Meine Damen und Herren, die Sie jetzt gegen diese Bestimmung Sturm laufen: Es kann hier drinnen kein Unternehmer, der sich korrekt verhält - und ich gehe davon aus, dass das alle hier drinnen tun -, grundsätzlich daran interessiert sein, diesen Absatz zu streichen.
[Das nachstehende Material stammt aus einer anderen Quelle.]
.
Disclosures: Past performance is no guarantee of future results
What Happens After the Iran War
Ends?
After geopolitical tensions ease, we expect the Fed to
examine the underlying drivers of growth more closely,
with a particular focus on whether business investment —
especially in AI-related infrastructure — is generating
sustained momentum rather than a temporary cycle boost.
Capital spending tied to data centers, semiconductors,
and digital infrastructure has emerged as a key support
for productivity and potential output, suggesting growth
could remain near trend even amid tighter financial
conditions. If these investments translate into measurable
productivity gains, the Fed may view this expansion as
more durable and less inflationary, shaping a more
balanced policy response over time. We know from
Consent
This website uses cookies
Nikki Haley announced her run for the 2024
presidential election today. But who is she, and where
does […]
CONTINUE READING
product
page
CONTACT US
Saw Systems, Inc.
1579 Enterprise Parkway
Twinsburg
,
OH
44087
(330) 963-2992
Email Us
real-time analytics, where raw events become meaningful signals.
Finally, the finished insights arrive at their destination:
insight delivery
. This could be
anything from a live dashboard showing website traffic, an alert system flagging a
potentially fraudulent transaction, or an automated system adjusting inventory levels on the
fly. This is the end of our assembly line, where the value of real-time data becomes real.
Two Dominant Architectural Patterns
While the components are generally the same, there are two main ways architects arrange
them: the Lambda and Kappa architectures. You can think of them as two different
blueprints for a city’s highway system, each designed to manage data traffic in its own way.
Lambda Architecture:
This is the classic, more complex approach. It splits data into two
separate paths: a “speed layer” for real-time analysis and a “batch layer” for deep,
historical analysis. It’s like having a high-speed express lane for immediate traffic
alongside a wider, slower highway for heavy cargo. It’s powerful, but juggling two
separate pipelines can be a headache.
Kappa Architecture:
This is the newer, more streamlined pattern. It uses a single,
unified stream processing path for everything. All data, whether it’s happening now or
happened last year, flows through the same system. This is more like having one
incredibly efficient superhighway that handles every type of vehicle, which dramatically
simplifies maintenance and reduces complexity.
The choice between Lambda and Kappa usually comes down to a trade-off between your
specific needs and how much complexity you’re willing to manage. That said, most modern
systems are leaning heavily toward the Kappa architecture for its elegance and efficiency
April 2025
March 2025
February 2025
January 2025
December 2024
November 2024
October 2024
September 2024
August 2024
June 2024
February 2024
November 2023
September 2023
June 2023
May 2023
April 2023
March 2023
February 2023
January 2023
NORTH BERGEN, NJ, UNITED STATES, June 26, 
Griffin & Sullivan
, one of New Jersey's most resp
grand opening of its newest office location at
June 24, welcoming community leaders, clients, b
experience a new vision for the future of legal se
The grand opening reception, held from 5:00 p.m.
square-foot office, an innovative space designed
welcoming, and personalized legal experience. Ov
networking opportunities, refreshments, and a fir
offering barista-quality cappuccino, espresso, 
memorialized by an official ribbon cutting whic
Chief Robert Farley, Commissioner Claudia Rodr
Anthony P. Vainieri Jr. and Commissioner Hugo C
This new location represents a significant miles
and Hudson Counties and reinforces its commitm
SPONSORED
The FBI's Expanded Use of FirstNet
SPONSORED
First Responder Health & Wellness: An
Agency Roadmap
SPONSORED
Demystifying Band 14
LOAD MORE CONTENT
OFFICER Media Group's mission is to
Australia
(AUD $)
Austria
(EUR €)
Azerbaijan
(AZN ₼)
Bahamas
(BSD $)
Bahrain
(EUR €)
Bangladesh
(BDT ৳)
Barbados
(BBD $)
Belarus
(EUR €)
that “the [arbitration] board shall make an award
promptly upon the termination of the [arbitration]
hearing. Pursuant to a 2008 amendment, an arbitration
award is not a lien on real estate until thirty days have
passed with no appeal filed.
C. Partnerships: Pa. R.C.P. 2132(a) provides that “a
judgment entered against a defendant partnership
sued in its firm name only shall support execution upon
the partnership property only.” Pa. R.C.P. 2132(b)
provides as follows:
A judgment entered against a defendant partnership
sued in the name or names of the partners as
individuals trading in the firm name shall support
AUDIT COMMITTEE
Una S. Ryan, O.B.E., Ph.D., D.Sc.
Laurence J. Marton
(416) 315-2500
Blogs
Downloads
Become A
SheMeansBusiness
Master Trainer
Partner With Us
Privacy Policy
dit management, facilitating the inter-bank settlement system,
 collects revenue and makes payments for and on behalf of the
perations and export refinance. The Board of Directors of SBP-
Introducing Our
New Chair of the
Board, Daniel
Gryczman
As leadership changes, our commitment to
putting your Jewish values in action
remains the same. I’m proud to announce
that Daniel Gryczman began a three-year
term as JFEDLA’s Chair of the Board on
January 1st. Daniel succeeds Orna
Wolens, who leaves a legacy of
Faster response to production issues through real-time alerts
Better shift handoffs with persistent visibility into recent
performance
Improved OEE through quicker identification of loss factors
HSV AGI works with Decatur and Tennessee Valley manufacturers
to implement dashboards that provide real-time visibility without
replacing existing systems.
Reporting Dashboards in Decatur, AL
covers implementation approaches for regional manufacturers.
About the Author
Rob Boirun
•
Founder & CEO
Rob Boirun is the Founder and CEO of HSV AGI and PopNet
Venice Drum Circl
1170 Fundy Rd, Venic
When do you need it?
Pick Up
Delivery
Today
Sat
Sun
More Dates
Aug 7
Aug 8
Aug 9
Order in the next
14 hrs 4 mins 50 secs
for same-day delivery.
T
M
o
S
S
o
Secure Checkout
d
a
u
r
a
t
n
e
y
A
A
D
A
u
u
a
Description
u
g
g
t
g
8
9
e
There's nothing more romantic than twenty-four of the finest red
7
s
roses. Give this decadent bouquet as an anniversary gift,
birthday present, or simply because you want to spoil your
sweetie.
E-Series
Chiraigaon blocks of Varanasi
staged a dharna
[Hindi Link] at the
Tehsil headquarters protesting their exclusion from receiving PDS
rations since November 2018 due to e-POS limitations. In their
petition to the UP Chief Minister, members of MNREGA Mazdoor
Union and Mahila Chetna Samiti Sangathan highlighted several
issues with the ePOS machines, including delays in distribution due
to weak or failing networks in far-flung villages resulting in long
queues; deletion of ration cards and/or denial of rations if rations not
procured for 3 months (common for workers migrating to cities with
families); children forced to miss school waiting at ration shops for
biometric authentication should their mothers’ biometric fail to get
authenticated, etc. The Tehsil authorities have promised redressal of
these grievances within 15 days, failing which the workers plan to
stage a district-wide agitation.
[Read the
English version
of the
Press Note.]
Ich gestatte mir noch eine Frage an Herrn Bundesrat Blocher: Wir werden morgen auch das Bundesgesetz über Massnahmen zur Bekämpfung der Schwarzarbeit beraten. Um Schwarzarbeit - darum geht es hier in erster Linie - auszuführen, braucht es in aller Regel zwei Beteiligte: Der eine bietet einem Schwarzarbeiter einen Arbeitsplatz an; der andere, der Arbeitnehmer, weiss in der Regel, dass er schwarzangestellt ist, oder er will sogar, dass er schwarzangestellt wird. Wo sind hier in diesem Gesetz die Sanktionen gegenüber den Arbeitnehmern und Arbeitnehmerinnen?

Eine zweite Frage - ich erwarte von Herrn Bundesrat Blocher, dass er sie allenfalls nicht beantworten kann, weil sie nicht in sein Departement, in sein Ressort, fällt -: Wo sind die Sanktionen im morgen zu beratenden Bundesgesetz gegen die Schwarzarbeit? Dort werden nämlich nur die Unternehmungen belangt.